Data Augmentation's Effect on Machine Learning Models when Learning with Imbalanced Data

Damien A. Dablain, Nitesh V. Chawla

Published: 2024, Last Modified: 20 Jul 2025DSAA 2024EveryoneRevisionsBibTeXCC BY-SA 4.0

Abstract: Real-world data is often imbalanced, such that the number of training instances varies by class. Data augmentation (DA) of under-represented classes is commonly used to improve model generalization in the face of class imbalance. Despite its ubiquity, the impact of data augmentation on machine learning (ML) models is not clearly understood. Here, we undertake a holistic examination of the effect of DA on under-represented classes. Unlike other studies, which focus on a single ML model type, we examine three different classifier families: convolutional neural networks, support vector machines, and logistic regression models; five different DA techniques and two different data modalities - image and tabular.
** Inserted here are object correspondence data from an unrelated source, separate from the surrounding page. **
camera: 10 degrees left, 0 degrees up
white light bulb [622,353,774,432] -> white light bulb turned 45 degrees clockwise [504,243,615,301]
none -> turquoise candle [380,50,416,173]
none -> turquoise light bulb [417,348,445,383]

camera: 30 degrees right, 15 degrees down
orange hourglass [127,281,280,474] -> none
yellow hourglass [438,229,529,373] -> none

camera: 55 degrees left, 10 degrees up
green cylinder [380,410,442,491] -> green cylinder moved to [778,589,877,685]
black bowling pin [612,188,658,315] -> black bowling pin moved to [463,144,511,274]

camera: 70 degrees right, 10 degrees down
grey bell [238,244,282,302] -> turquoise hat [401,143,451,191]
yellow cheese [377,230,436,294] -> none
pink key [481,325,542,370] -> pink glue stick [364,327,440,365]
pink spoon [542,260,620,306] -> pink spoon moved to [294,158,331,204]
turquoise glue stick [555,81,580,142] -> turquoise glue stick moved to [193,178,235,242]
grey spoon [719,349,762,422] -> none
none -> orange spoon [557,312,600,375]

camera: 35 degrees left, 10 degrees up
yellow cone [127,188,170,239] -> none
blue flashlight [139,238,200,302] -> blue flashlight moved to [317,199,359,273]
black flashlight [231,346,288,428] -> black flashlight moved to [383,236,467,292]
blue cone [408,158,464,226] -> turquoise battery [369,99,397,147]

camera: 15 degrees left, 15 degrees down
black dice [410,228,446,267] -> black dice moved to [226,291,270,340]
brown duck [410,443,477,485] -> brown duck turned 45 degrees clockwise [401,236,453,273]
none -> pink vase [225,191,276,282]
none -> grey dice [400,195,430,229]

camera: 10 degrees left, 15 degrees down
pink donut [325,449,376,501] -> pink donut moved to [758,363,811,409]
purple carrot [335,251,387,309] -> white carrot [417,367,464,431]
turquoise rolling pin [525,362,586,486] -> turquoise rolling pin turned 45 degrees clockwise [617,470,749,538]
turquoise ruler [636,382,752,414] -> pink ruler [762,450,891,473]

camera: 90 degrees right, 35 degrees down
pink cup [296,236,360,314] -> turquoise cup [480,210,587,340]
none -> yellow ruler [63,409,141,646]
Our research indicates that DA, when applied to imbalanced data, produces substantial changes in model weights, support vectors and front-end feature selection. These changes occur with respect to all classes, not just the ones that DA is applied to. Further, our empirical analysis shows that data augmentation's positive influence on generalization does not necessarily occur as a result of reducing weight norms. Rather, weight and support vector specialization play important roles in generalization. The specialization process may be a form of memorization that is spawned by variances introduced by augmented data. We investigate the seeming contradiction between improved generalization versus weight and support vector specialization.